Dr. Phil Plait has more details on his Bad Astronomy blog.
September 22, 2008
So here we go again, proceeding to a new season. At 11.44am ET, the season of Autumn officially begins in the Northern Hemisphere of good old planet Earth. At that time, the sun is directly over the equator.
“Equinox” means “equal night” (from the Latin). In theory, on the equinoxes you have equal amounts of day and night, but it actually varies because of a few factors, some of which being the orbit of the earth, the way the atmosphere bends light (refraction), and your actual position on the earth. But the common understanding is that we have equal amounts of daylight and nighttime on this date.

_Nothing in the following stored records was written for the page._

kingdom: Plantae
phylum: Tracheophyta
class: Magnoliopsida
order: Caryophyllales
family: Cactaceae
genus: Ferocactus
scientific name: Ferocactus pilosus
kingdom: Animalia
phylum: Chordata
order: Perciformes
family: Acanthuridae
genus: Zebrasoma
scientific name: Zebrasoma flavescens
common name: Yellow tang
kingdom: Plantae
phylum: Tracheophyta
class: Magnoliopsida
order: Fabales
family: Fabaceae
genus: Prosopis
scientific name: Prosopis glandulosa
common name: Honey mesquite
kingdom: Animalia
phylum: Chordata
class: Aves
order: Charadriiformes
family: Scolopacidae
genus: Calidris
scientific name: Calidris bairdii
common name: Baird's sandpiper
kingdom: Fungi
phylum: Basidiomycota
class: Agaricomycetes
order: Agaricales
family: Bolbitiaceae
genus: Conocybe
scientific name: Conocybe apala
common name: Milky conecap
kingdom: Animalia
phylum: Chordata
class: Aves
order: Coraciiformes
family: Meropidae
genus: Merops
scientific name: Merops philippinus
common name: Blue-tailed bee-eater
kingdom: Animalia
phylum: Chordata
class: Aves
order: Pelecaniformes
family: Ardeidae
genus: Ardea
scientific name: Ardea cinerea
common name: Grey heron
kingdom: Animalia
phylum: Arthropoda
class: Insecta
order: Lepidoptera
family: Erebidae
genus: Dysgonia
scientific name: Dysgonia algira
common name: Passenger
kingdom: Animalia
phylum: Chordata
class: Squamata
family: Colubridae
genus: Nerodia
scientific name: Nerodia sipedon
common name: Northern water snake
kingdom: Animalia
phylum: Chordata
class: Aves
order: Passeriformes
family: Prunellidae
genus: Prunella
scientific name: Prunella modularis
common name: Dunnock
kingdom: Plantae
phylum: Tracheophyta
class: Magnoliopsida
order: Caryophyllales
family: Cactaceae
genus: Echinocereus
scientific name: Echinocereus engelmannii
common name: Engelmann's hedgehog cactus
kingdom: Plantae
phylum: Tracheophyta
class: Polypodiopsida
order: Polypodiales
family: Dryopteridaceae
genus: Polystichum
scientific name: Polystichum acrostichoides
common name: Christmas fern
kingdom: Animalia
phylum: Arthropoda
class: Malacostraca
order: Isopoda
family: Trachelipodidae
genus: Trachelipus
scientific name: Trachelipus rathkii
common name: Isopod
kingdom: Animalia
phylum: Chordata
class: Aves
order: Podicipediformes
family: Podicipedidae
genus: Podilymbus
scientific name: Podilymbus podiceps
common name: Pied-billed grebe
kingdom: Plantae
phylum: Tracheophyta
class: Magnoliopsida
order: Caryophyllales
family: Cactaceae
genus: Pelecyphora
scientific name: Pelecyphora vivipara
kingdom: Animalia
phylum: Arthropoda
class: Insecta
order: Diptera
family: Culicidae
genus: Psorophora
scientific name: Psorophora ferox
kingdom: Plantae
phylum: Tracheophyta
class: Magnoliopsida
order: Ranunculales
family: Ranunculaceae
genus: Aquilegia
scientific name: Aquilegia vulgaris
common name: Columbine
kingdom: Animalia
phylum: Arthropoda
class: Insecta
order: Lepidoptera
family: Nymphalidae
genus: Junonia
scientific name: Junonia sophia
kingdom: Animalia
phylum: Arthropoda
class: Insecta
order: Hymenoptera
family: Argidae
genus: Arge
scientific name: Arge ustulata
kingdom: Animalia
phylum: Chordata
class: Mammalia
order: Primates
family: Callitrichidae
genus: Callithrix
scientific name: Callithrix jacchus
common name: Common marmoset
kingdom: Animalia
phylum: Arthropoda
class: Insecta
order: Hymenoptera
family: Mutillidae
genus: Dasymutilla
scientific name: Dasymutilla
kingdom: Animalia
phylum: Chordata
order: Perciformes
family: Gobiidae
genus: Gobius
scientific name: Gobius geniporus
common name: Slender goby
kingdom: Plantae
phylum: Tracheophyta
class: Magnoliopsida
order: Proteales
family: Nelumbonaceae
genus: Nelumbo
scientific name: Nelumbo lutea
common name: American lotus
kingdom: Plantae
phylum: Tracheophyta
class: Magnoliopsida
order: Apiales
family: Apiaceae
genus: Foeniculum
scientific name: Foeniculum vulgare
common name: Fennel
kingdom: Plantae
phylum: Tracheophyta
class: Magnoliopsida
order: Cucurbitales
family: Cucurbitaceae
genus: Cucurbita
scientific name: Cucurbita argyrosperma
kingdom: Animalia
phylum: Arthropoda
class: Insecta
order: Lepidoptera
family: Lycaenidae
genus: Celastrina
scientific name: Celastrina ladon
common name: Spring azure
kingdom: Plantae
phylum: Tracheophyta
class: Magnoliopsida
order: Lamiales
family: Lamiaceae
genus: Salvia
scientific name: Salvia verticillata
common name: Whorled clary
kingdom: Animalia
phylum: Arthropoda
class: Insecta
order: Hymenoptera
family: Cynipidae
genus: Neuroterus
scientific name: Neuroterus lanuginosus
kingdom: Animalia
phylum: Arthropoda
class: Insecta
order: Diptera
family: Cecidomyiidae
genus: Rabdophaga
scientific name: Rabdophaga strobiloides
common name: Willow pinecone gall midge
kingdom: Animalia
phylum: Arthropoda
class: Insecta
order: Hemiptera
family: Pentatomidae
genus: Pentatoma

So here in the Northern Hemisphere, the days grow cooler, the nights crisper. Leaves fall from the trees. It’s time to harvest. And for a few days, it’s really hard to drive east/west at sunrise and sunset, as the sun appears directly in front of you.
If you are one of the people who love the soon-to-be-past summer (like me), you have my condolences. It will return, but there’s months to go, so you might as well enjoy the change of seasons.